Excluding any images, copy all of the lines below precisely as written.

═══ Data block ═══

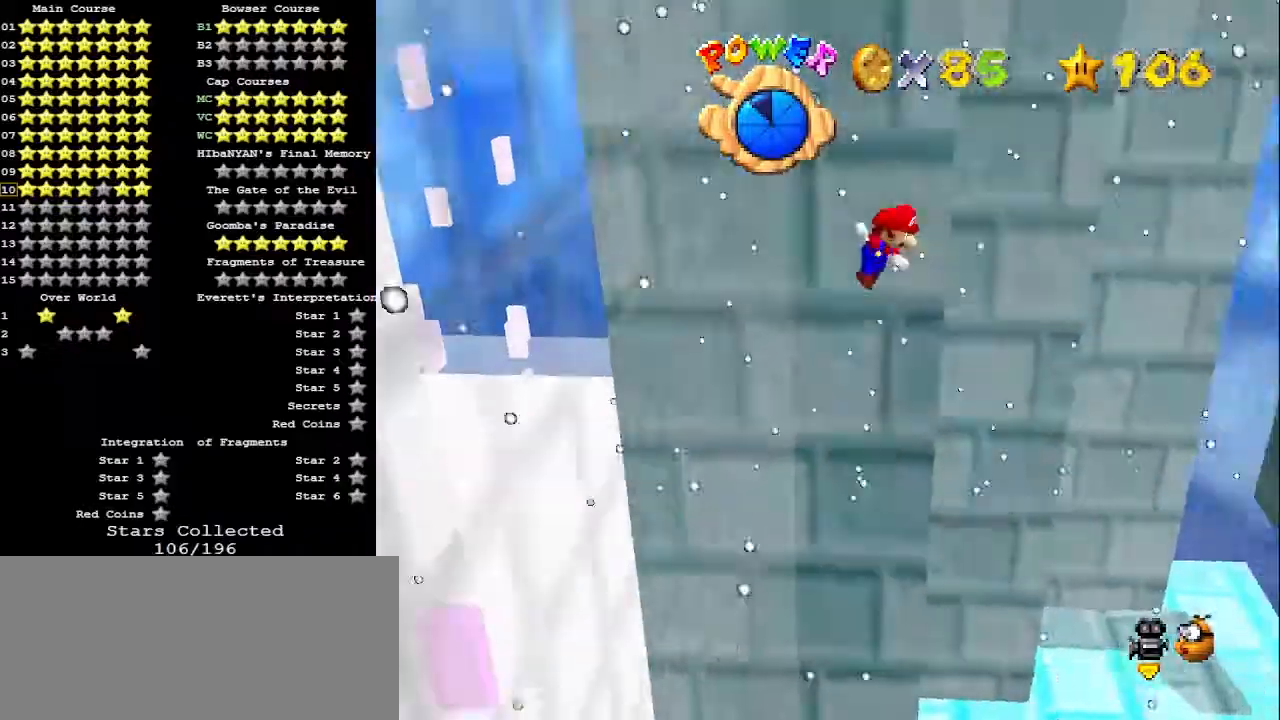
{"buttons": ["A"], "left_stick": "right", "events": []}
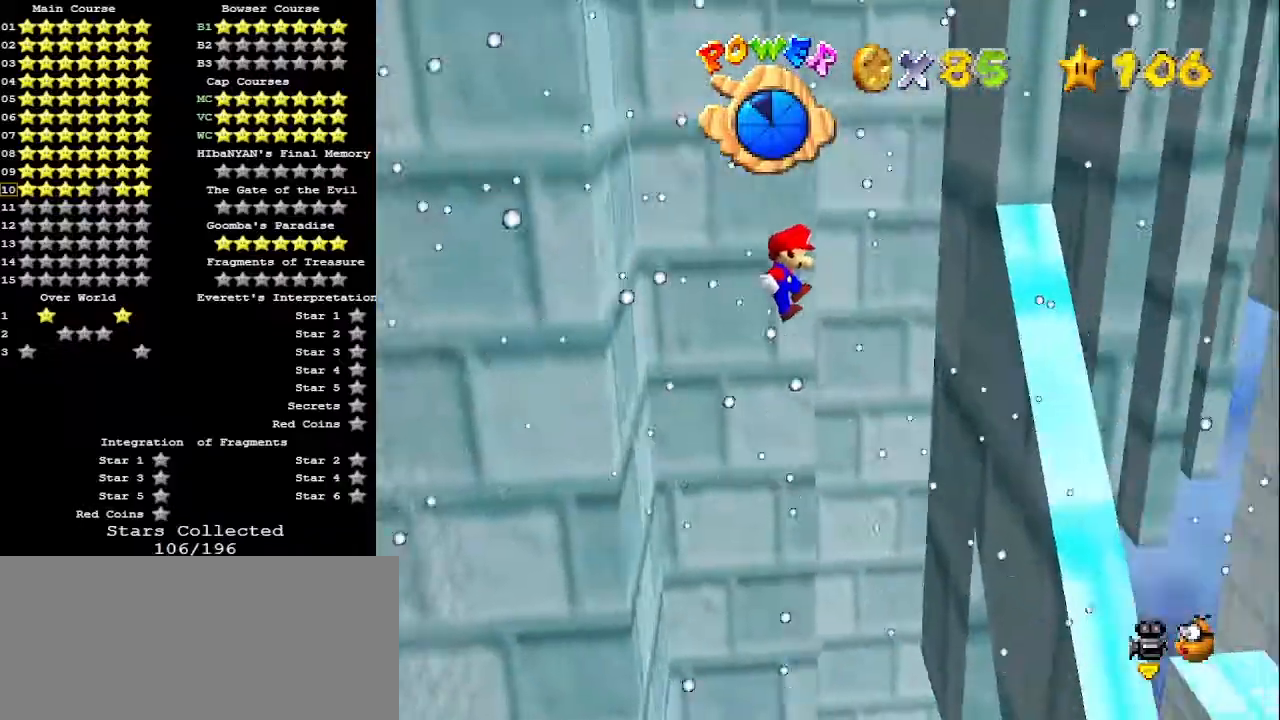
{"buttons": ["A"], "left_stick": "left", "events": [[133, "A", "up"], [267, "left_stick", "left"], [300, "A", "down"]]}
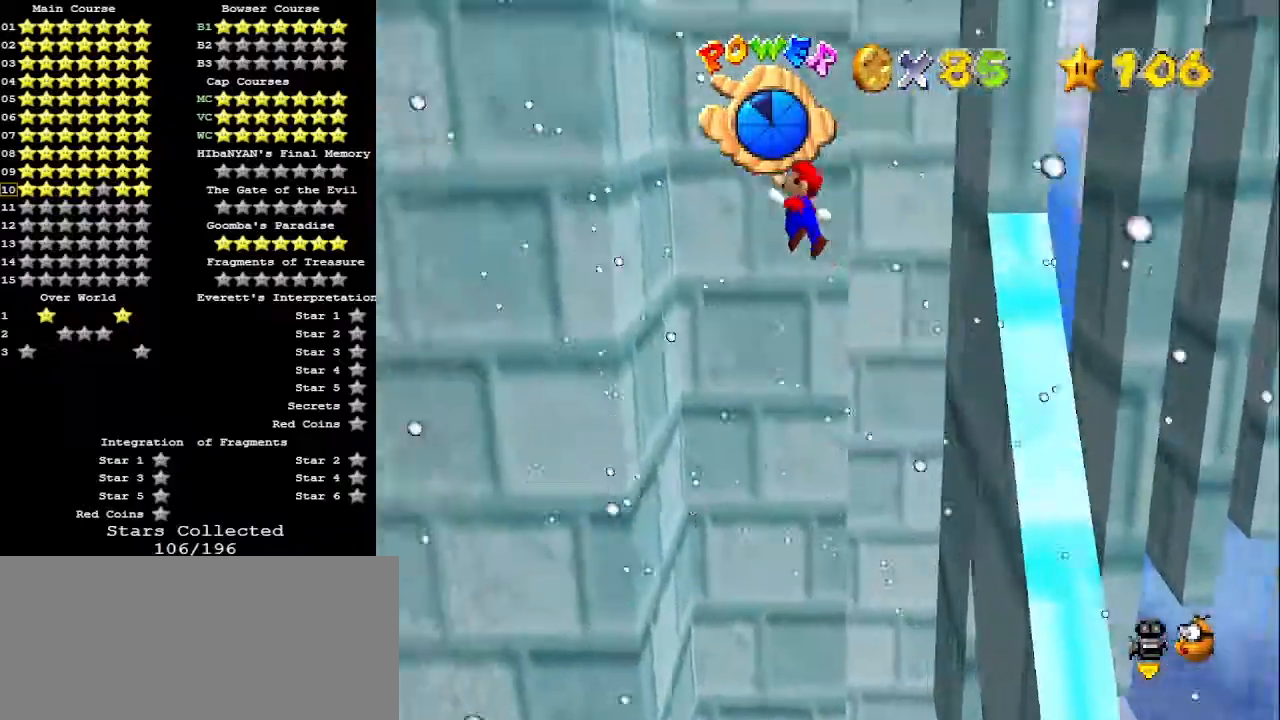
{"buttons": [], "left_stick": "left", "events": [[467, "A", "up"]]}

═══

Result —
{"buttons": ["A"], "left_stick": "right", "events": []}
{"buttons": ["A"], "left_stick": "left", "events": [[133, "A", "up"], [267, "left_stick", "left"], [300, "A", "down"]]}
{"buttons": [], "left_stick": "left", "events": [[467, "A", "up"]]}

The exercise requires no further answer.